The National Trust is to reopen Attingham Park near Shrewsbury from June 3 as part of its phased reopening of its gardens and parklands in England and Northern Ireland.
The announcement comes after the UK government updated its advice on ticketed garden venues on May 23, confirming that people in England can now visit gardens and land maintained for public use.
From Wednesday, June 3, the Trust will open Attingham Park with advance bookings needed to limit visitor numbers and maintain public safety. People will be able to book their tickets in advance on property web pages from today (May 29). They will be free for Trust members, and other visitors will pay an admission fee.
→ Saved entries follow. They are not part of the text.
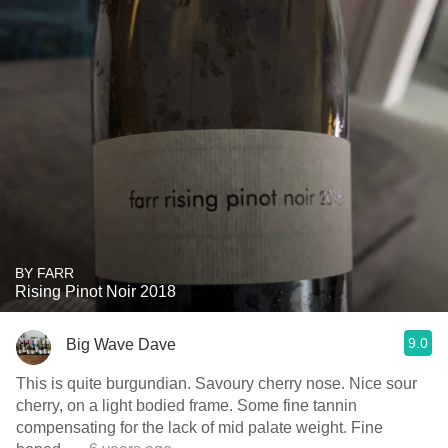
BY FARR
Rising Pinot Noir 2018
9.0
Big Wave Dave
This is quite burgundian. Savoury cherry nose. Nice sour
cherry, on a light bodied frame. Some fine tannin
compensating for the lack of mid palate weight. Fine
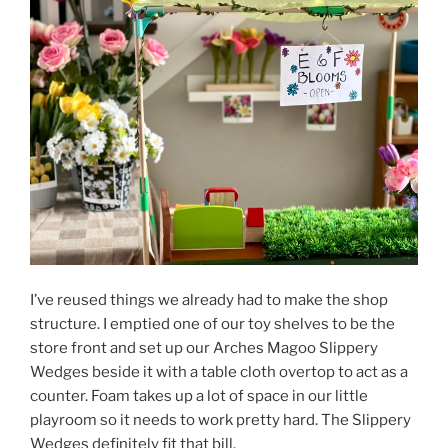
I’ve reused things we already had to make the shop
structure. I emptied one of our toy shelves to be the
store front and set up our Arches Magoo Slippery
Wedges beside it with a table cloth overtop to act as a
counter. Foam takes up a lot of space in our little
playroom so it needs to work pretty hard. The Slippery
Wedges definitely fit that bill.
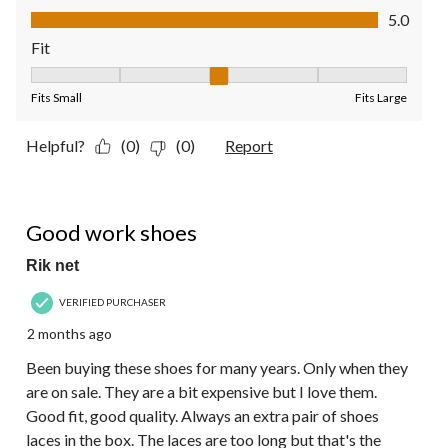
Value of Product, 5.0 out of 5
5.0
Fit
Fit, 3 out of 5, where 1 equals to Fits Small and 5 equals to Fit
Fits Small
Fits Large
Helpful?
(0)
(0)
Report
5 out of 5 stars.
Good work shoes
Rik net
VERIFIED PURCHASER
2 months ago
Been buying these shoes for many years. Only when they
are on sale. They are a bit expensive but I love them.
Good fit, good quality. Always an extra pair of shoes
laces in the box. The laces are too long but that's the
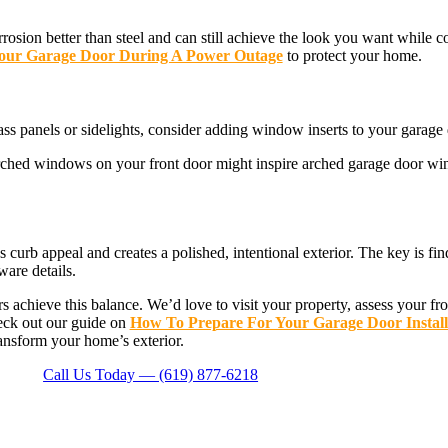
rosion better than steel and can still achieve the look you want while
our Garage Door During A Power Outage
to protect your home.
ss panels or sidelights, consider adding window inserts to your garage 
 Arched windows on your front door might inspire arched garage door wi
curb appeal and creates a polished, intentional exterior. The key is fi
ware details.
chieve this balance. We’d love to visit your property, assess your f
heck out our guide on
How To Prepare For Your Garage Door Install
ransform your home’s exterior.
Call Us Today — (619) 877-6218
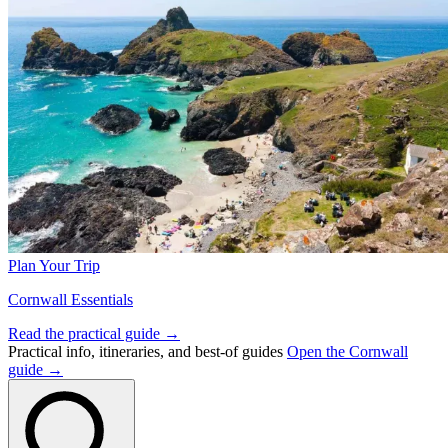
Plan Your Trip
Cornwall Essentials
Read the practical guide →
Practical info, itineraries, and best-of guides
Open the Cornwall
guide →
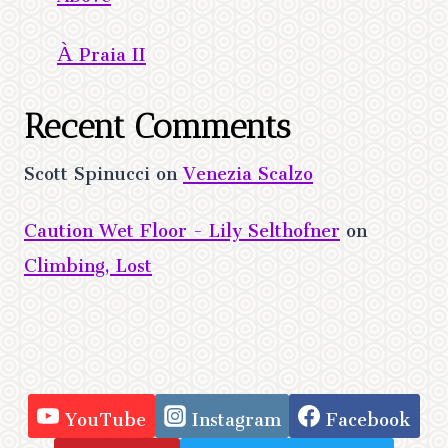
À Praia II
Recent Comments
Scott Spinucci
on
Venezia Scalzo
Caution Wet Floor - Lily Selthofner
on
Climbing, Lost
YouTube
Instagram
Facebook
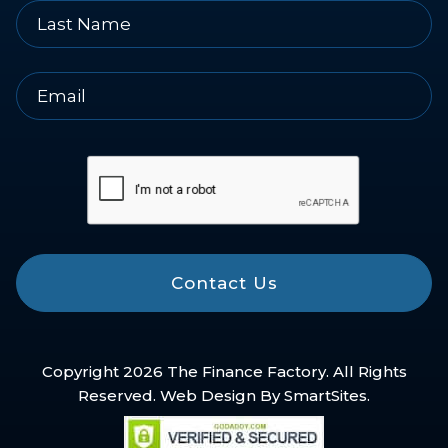
Contact Us
Copyright 2026 The Finance Factory. All Rights
Reserved. Web Design By
SmartSites
.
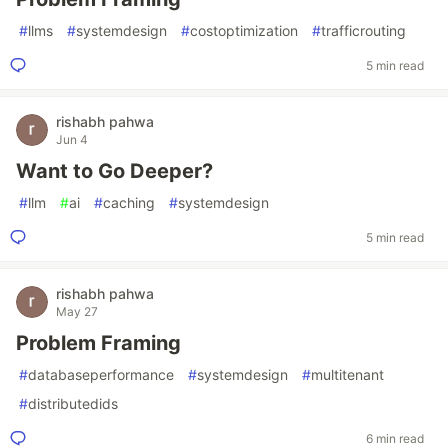
#
llms
#
systemdesign
#
costoptimization
#
trafficrouting
5 min read
rishabh pahwa
Jun 4
Want to Go Deeper?
#
llm
#
ai
#
caching
#
systemdesign
5 min read
rishabh pahwa
May 27
Problem Framing
#
databaseperformance
#
systemdesign
#
multitenant
#
distributedids
6 min read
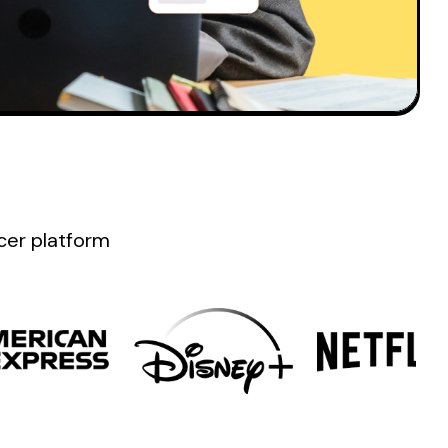
ncer platform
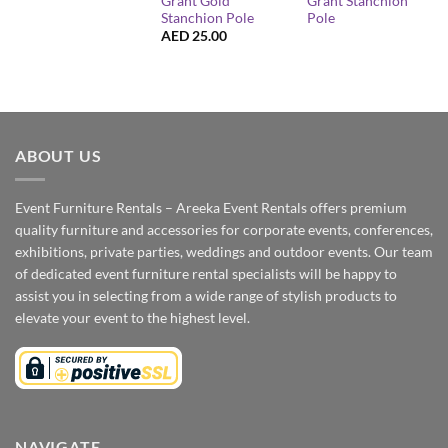
Grant Gold
Grant Stanchion
Stanchion Pole
Pole
AED
25.00
ABOUT US
Event Furniture Rentals – Areeka Event Rentals offers premium
quality furniture and accessories for corporate events, conferences,
exhibitions, private parties, weddings and outdoor events. Our team
of dedicated event furniture rental specialists will be happy to
assist you in selecting from a wide range of stylish products to
elevate your event to the highest level.
NAVIGATE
Visitors arriving at reopening properties by car will be asked to show pre-booked tickets through their vehicle window before parking. Those arriving on foot will have bookings checked by a small team of staff who will adhere to social distancing.
Most of the Trust’s countryside and coastal car parks are now open, but car parks with a risk of high demand may need to be closed, and some may need to be booked in advance. Visitors are asked to check property web pages before travelling to see what is open and what needs to be booked. All admission to gardens and parklands will be by pre-booked ticket only.
All the Trust’s houses, shops, holiday cottages and campsites remain closed in line with government guidelines.
Director General Hilary McGrady said: “We want to provide safe, local, welcoming spaces for people, and wherever possible we will open our gardens and parks, and coast and countryside car parks.
“The fresh air, bird song, big skies and open spaces people have missed will be there, but things will be very different, particularly at first. We want to thank people for their patience and support while we gradually begin reopening and welcoming our visitors.”
The booking system will be available on individual property web pages via www.nationaltrust.org.uk.
The charity is also urging visitors to limit how many visits they book, to stay local if they can and to avoid busy hot-spots.
Signs at properties and information ahead of visits will advise visitors how to stay safe during their visit and routes will be marked out.
Hilary McGrady said: “I am so thankful that our members and supporters have stood by us as we work through these unprecedented times. We know they desperately want to return to our places, and we need their support to do our vital conservation work to look after the coastline, countryside, rivers and properties in our care.
“Like so many other organisations, the Trust has been badly affected by the coronavirus lockdown, not least our vital conservation work and our finances. Reopening is the first phase of our recovery, and we need our members and supporters to help us make this gradual transition a success so we can get back to offering nature, beauty and history for everyone.”